**Exercise details**
When you copy the material below, keep every line exact and leave each picture out.

**Dataset records**
....
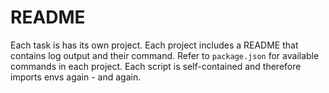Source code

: # README

Each task is has its own project. Each project includes a README that contains log output and their command. Refer to `package.json` for available commands in each project.
Each script is self-contained and therefore imports envs again - and again.

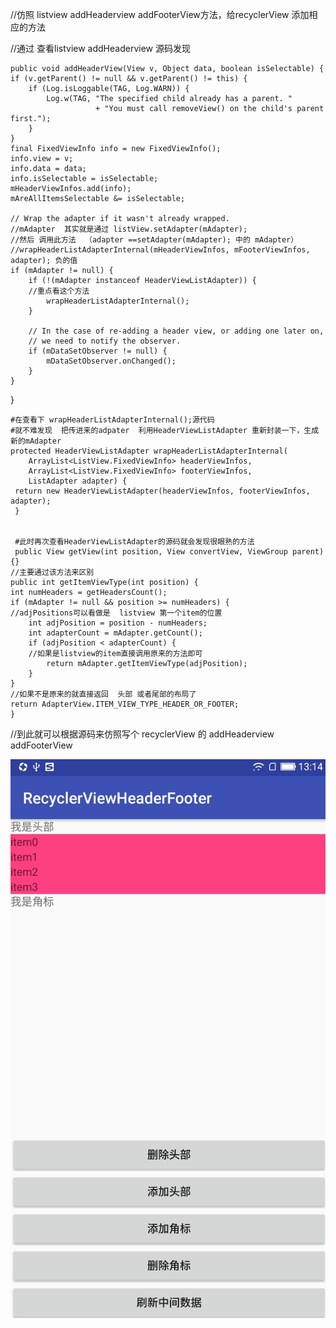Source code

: 
//仿照 listview addHeaderview addFooterView方法，给recyclerView 添加相应的方法  

//通过 查看listview addHeaderview 源码发现

    public void addHeaderView(View v, Object data, boolean isSelectable) {
    if (v.getParent() != null && v.getParent() != this) {
        if (Log.isLoggable(TAG, Log.WARN)) {
            Log.w(TAG, "The specified child already has a parent. "
                       + "You must call removeView() on the child's parent first.");
        }
    }
    final FixedViewInfo info = new FixedViewInfo();
    info.view = v;
    info.data = data;
    info.isSelectable = isSelectable;
    mHeaderViewInfos.add(info);
    mAreAllItemsSelectable &= isSelectable;
   
    // Wrap the adapter if it wasn't already wrapped.
    //mAdapter  其实就是通过 listView.setAdapter(mAdapter); 
    //然后 调用此方法  （adapter ==setAdapter(mAdapter); 中的 mAdapter）
    //wrapHeaderListAdapterInternal(mHeaderViewInfos, mFooterViewInfos, adapter); 负的值
    if (mAdapter != null) {
        if (!(mAdapter instanceof HeaderViewListAdapter)) {
        //重点看这个方法
            wrapHeaderListAdapterInternal();
        }

        // In the case of re-adding a header view, or adding one later on,
        // we need to notify the observer.
        if (mDataSetObserver != null) {
            mDataSetObserver.onChanged();
        }
    }
}

    #在查看下 wrapHeaderListAdapterInternal();源代码
    #就不难发现  把传进来的adpater  利用HeaderViewListAdapter 重新封装一下，生成新的mAdapter
    protected HeaderViewListAdapter wrapHeaderListAdapterInternal(
        ArrayList<ListView.FixedViewInfo> headerViewInfos,
        ArrayList<ListView.FixedViewInfo> footerViewInfos,
        ListAdapter adapter) {
     return new HeaderViewListAdapter(headerViewInfos, footerViewInfos, adapter);
     }


     #此时再次查看HeaderViewListAdapter的源码就会发现很眼熟的方法
     public View getView(int position, View convertView, ViewGroup parent) {}
    //主要通过该方法来区别
    public int getItemViewType(int position) {
    int numHeaders = getHeadersCount();
    if (mAdapter != null && position >= numHeaders) {
    //adjPositions可以看做是  listview 第一个item的位置
        int adjPosition = position - numHeaders;
        int adapterCount = mAdapter.getCount();
        if (adjPosition < adapterCount) {
        //如果是listview的item直接调用原来的方法即可
            return mAdapter.getItemViewType(adjPosition);
        }
    }
    //如果不是原来的就直接返回  头部 或者尾部的布局了
    return AdapterView.ITEM_VIEW_TYPE_HEADER_OR_FOOTER;
    }
 
 //到此就可以根据源码来仿照写个 recyclerView 的 addHeaderview addFooterView
 
 
 ![image](https://github.com/shijinjom/CustomRecyclerView/blob/master/demo.jpg)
....
**Answer section**
Source code

: # README

Each task is has its own project. Each project includes a README that contains log output and their command. Refer to `package.json` for available commands in each project.
Each script is self-contained and therefore imports envs again - and again.

Source code

: 
//仿照 listview addHeaderview addFooterView方法，给recyclerView 添加相应的方法  

//通过 查看listview addHeaderview 源码发现

    public void addHeaderView(View v, Object data, boolean isSelectable) {
    if (v.getParent() != null && v.getParent() != this) {
        if (Log.isLoggable(TAG, Log.WARN)) {
            Log.w(TAG, "The specified child already has a parent. "
                       + "You must call removeView() on the child's parent first.");
        }
    }
    final FixedViewInfo info = new FixedViewInfo();
    info.view = v;
    info.data = data;
    info.isSelectable = isSelectable;
    mHeaderViewInfos.add(info);
    mAreAllItemsSelectable &= isSelectable;
   
    // Wrap the adapter if it wasn't already wrapped.
    //mAdapter  其实就是通过 listView.setAdapter(mAdapter); 
    //然后 调用此方法  （adapter ==setAdapter(mAdapter); 中的 mAdapter）
    //wrapHeaderListAdapterInternal(mHeaderViewInfos, mFooterViewInfos, adapter); 负的值
    if (mAdapter != null) {
        if (!(mAdapter instanceof HeaderViewListAdapter)) {
        //重点看这个方法
            wrapHeaderListAdapterInternal();
        }

        // In the case of re-adding a header view, or adding one later on,
        // we need to notify the observer.
        if (mDataSetObserver != null) {
            mDataSetObserver.onChanged();
        }
    }
}

    #在查看下 wrapHeaderListAdapterInternal();源代码
    #就不难发现  把传进来的adpater  利用HeaderViewListAdapter 重新封装一下，生成新的mAdapter
    protected HeaderViewListAdapter wrapHeaderListAdapterInternal(
        ArrayList<ListView.FixedViewInfo> headerViewInfos,
        ArrayList<ListView.FixedViewInfo> footerViewInfos,
        ListAdapter adapter) {
     return new HeaderViewListAdapter(headerViewInfos, footerViewInfos, adapter);
     }


     #此时再次查看HeaderViewListAdapter的源码就会发现很眼熟的方法
     public View getView(int position, View convertView, ViewGroup parent) {}
    //主要通过该方法来区别
    public int getItemViewType(int position) {
    int numHeaders = getHeadersCount();
    if (mAdapter != null && position >= numHeaders) {
    //adjPositions可以看做是  listview 第一个item的位置
        int adjPosition = position - numHeaders;
        int adapterCount = mAdapter.getCount();
        if (adjPosition < adapterCount) {
        //如果是listview的item直接调用原来的方法即可
            return mAdapter.getItemViewType(adjPosition);
        }
    }
    //如果不是原来的就直接返回  头部 或者尾部的布局了
    return AdapterView.ITEM_VIEW_TYPE_HEADER_OR_FOOTER;
    }
 
 //到此就可以根据源码来仿照写个 recyclerView 的 addHeaderview addFooterView
 
 
 ![image](https://github.com/shijinjom/CustomRecyclerView/blob/master/demo.jpg)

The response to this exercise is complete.